Apr 20 16:39:26 juju-machine-3-lxc-4 crm_verify[31774]: notice: crm_log_args: Invoked: crm_verify -V -p
Apr 20 16:39:27 juju-machine-3-lxc-4 cibadmin[31786]: notice: crm_log_args: Invoked: cibadmin -p -P
Apr 20 16:50:01 juju-machine-3-lxc-4 cib[780]: error: pcmk_cpg_dispatch: Connection to the CPG API failed: Library error (2)
Apr 20 16:50:01 juju-machine-3-lxc-4 cib[780]: error: cib_cs_destroy: Corosync connection lost!
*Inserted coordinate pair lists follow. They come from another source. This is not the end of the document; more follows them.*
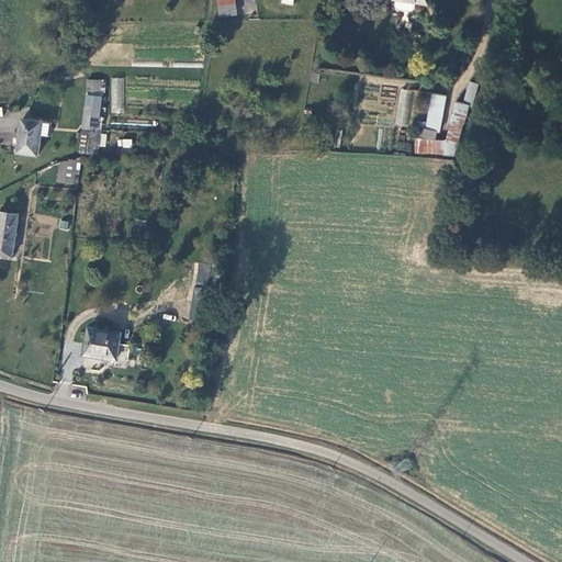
[(427,0),(396,0),(396,2),(400,7),(412,9),(414,7),(415,0),(418,0),(428,2),(427,0)]
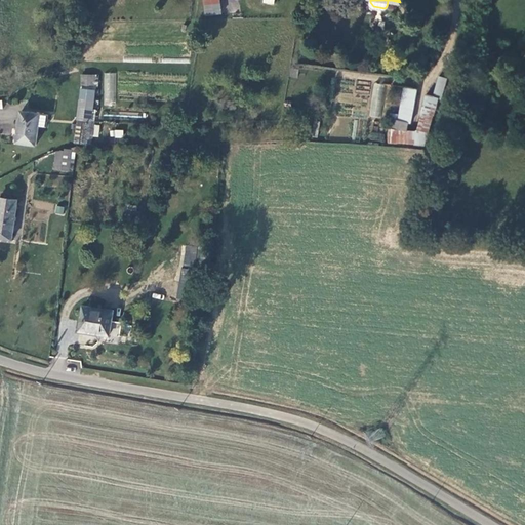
[(221,10),(219,1),(206,2),(207,13),(221,10)]
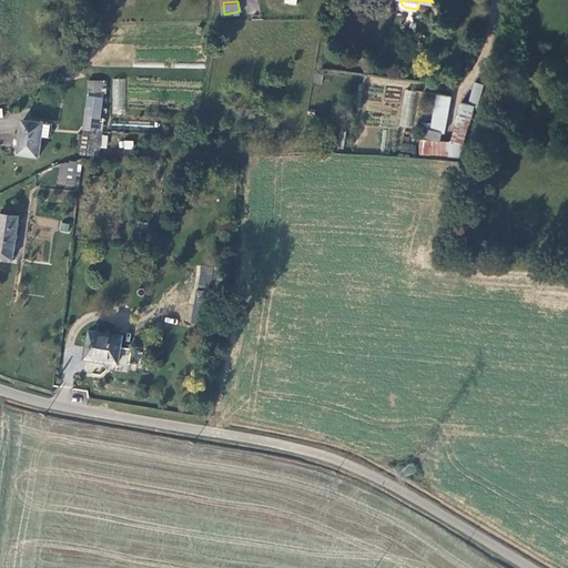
[(90,77),(88,95),(103,98),(105,79),(90,77)]
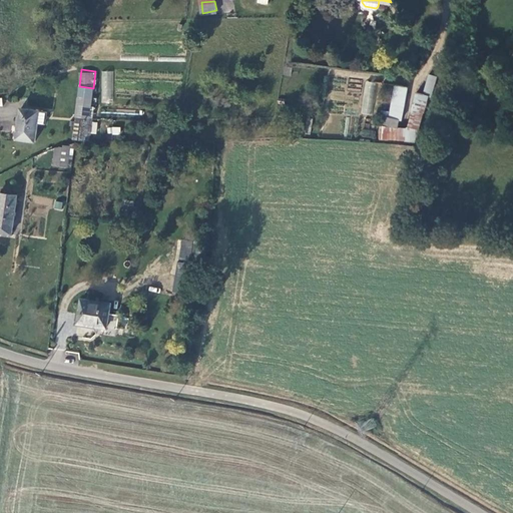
[(112,101),(113,71),(102,71),(101,101),(112,101)]
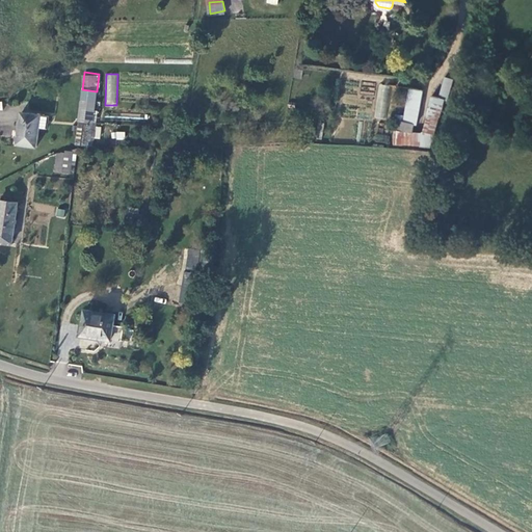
[(447,98),(453,80),(444,77),(437,95),(447,98)]
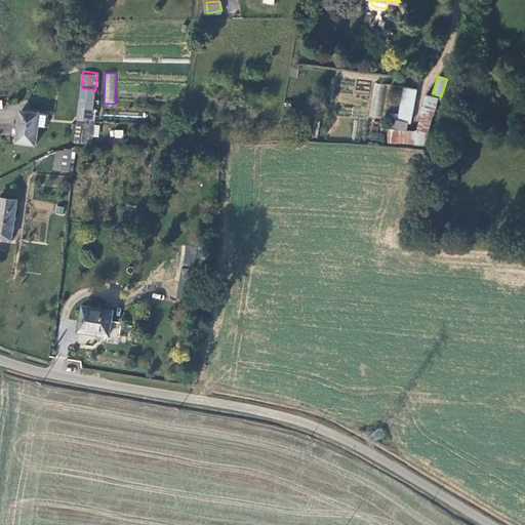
[(369,117),(382,118),(386,84),(372,83),(369,117)]
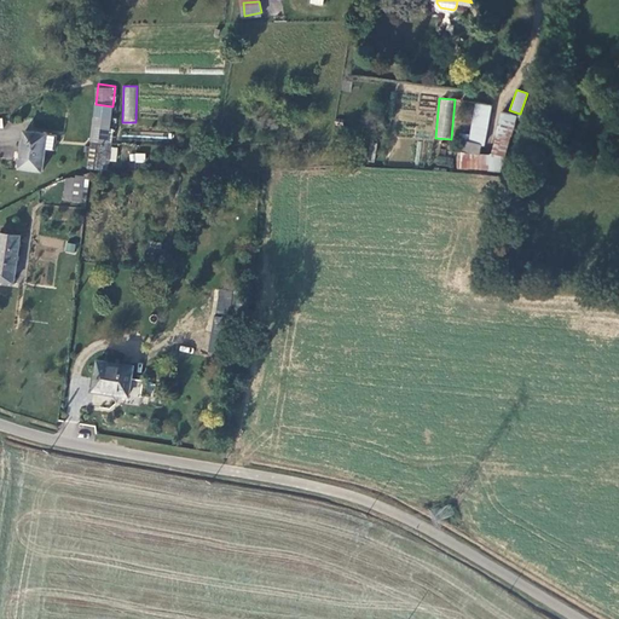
[(510,134),(516,114),(504,110),(490,154),(481,152),(481,143),(486,143),(491,105),(475,103),(470,140),(461,139),(458,165),(498,169),(507,134),(510,134)]
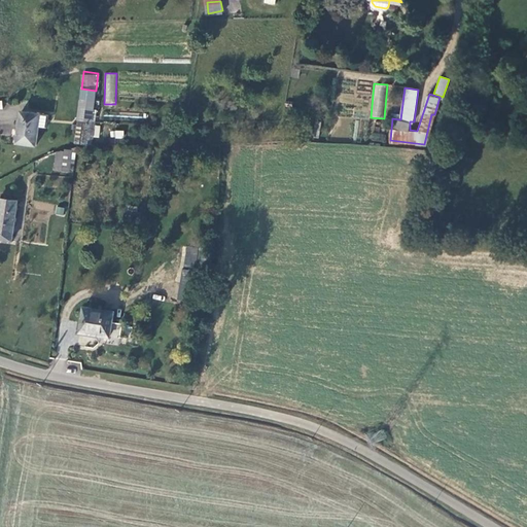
[(81,89),(78,119),(89,121),(92,121),(96,91),(81,89)]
Exiting.
Apr 20 16:50:01 juju-machine-3-lxc-4 crmd[785]: error: crmd_quorum_destroy: connection terminated
Apr 20 16:50:01 juju-machine-3-lxc-4 attrd[783]: error: pcmk_cpg_dispatch: Connection to the CPG API failed: Library error (2)
Apr 20 16:50:01 juju-machine-3-lxc-4 stonith-ng[781]: error: pcmk_cpg_dispatch: Connection to the CPG API failed: Library error (2)
Apr 20 16:50:01 juju-machine-3-lxc-4 crmd[785]: notice: crmd_exit: Forcing immediate exit: Link has been severed (67)
Apr 20 16:50:01 juju-machine-3-lxc-4 lrmd[782]: warning: qb_ipcs_event_sendv: new_event_notification (782-785-6): Bad file descriptor (9)
Apr 20 16:50:01 juju-machine-3-lxc-4 lrmd[782]: warning: send_client_notify: Notification of client crmd/8ad990ba-cf09-4ba3-b74b-a7d05d377a1b failed
Apr 20 16:50:01 juju-machine-3-lxc-4 lrmd[782]: error: crm_abort: crm_glib_handler: Forked child 760 to record non-fatal assert at logging.c:63 : Source ID 4601370 was not found when attempting to remove it
Apr 20 16:50:01 juju-machine-3-lxc-4 pacemakerd[773]: error: pcmk_child_exit: Child process cib (780) exited: Invalid argument (22)
Apr 20 16:50:01 juju-machine-3-lxc-4 pacemakerd[773]: notice: pcmk_process_exit: Respawning failed child process: cib
Apr 20 16:50:01 juju-machine-3-lxc-4 pacemakerd[773]: error: pcmk_child_exit: Child process crmd (785) exited: Link has been severed (67)
Apr 20 16:50:01 juju-machine-3-lxc-4 pacemakerd[773]: notice: pcmk_process_exit: Respawning failed child process: crmd
Apr 20 16:50:01 juju-machine-3-lxc-4 attrd[783]: crit: attrd_cs_destroy: Lost connection to Corosync service!
Apr 20 16:50:01 juju-machine-3-lxc-4 attrd[783]: notice: main: Exiting...
Apr 20 16:50:01 juju-machine-3-lxc-4 attrd[783]: notice: main: Disconnecting client 0x7ff985e478e0, pid=785...
Apr 20 16:50:01 juju-machine-3-lxc-4 pacemakerd[773]: error: pcmk_cpg_dispatch: Connection to the CPG API failed: Library error (2)
Apr 20 16:50:01 juju-machine-3-lxc-4 pacemakerd[773]: error: mcp_cpg_destroy: Connection destroyed
Apr 20 16:50:01 juju-machine-3-lxc-4 attrd[783]: error: attrd_cib_connection_destroy: Connection to the CIB terminated...
Apr 20 16:50:01 juju-machine-3-lxc-4 cib[761]: debug: crm_update_callsites: Enabling callsites based on priority=7, files=(null), functions=(null), formats=(null), tags=(null)
Apr 20 16:50:01 juju-machine-3-lxc-4 crmd[767]: debug: crm_update_callsites: Enabling callsites based on priority=7, files=(null), functions=(null), formats=(null), tags=(null)
Apr 20 16:50:01 juju-machine-3-lxc-4 crmd[767]: notice: main: CRM Git Version: 42f2063
Apr 20 16:50:01 juju-machine-3-lxc-4 stonith-ng[781]: error: stonith_peer_cs_destroy: Corosync connection terminated
Apr 20 16:50:01 juju-machine-3-lxc-4 cib[761]: notice: crm_cluster_connect: Connecting to cluster infrastructure: corosync
Apr 20 16:50:01 juju-machine-3-lxc-4 cib[761]: error: cluster_connect_cpg: Could not connect to the Cluster Process Group API: 2
Apr 20 16:50:01 juju-machine-3-lxc-4 cib[761]: crit: cib_init: Cannot sign in to the cluster... terminating
Apr 20 16:50:02 juju-machine-3-lxc-4 crmd[767]: warning: do_cib_control: Couldn't complete CIB registration 1 times... pause and retry
Apr 20 16:50:05 juju-machine-3-lxc-4 crmd[767]: warning: do_cib_control: Couldn't complete CIB registration 2 times... pause and retry

These are the only processes running in one of the nodes:

root 782 0.0 0.0 81464 1828 ? Ss Feb12 25:13 /usr/lib/pacemaker/lrmd
haclust+ 784 0.0 0.0 73920 776 ? Ss Feb12 8:25 /usr/lib/pacemaker/pengine
root 780 0.8 0.0 130256 4152 ? Ssl 16:50 0:00 /usr/sbin/corosync

A possible explanation could be: http://thread.gmane.org/gmane.linux.highavailability.corosync/592/focus=639

I only have logs for one of the nodes, I'm trying to get logs of the other 2 nodes to get a better understanding of what was happening with the communication.